Multi-image point correspondence data:
== Segment start ==
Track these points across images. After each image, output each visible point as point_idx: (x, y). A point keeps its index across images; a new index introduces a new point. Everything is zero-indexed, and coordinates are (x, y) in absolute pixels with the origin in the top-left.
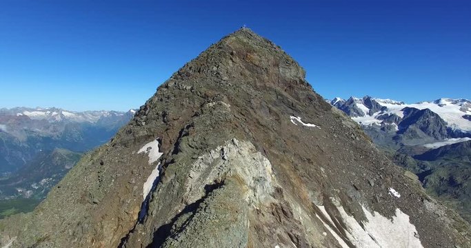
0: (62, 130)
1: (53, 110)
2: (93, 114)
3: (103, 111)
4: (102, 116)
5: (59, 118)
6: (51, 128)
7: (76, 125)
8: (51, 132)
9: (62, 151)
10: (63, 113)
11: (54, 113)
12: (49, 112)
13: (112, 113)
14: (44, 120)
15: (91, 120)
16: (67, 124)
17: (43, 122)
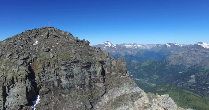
0: (136, 52)
1: (134, 44)
2: (149, 45)
3: (154, 44)
4: (153, 47)
5: (136, 48)
6: (133, 52)
7: (142, 50)
8: (133, 53)
9: (134, 61)
10: (138, 45)
11: (135, 45)
12: (133, 45)
13: (157, 45)
14: (131, 49)
15: (149, 48)
16: (139, 50)
17: (130, 49)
== Segment end ==
**Exercise**
Write out the rows again from the start of the rows to the line with "11: (135, 45)", substituting "pixel units" for "pixels" and keeping everything else unchanged. Leave the pictures out of your answer.

**Written reply**
Track these points across images. After each image, output each visible point as point_idx: (x, y). A point keeps its index across images; a new index introduces a new point. Everything is zero-indexed, and coordinates are (x, y) in absolute pixel units with the origin in the top-left.
0: (62, 130)
1: (53, 110)
2: (93, 114)
3: (103, 111)
4: (102, 116)
5: (59, 118)
6: (51, 128)
7: (76, 125)
8: (51, 132)
9: (62, 151)
10: (63, 113)
11: (54, 113)
12: (49, 112)
13: (112, 113)
14: (44, 120)
15: (91, 120)
16: (67, 124)
17: (43, 122)
0: (136, 52)
1: (134, 44)
2: (149, 45)
3: (154, 44)
4: (153, 47)
5: (136, 48)
6: (133, 52)
7: (142, 50)
8: (133, 53)
9: (134, 61)
10: (138, 45)
11: (135, 45)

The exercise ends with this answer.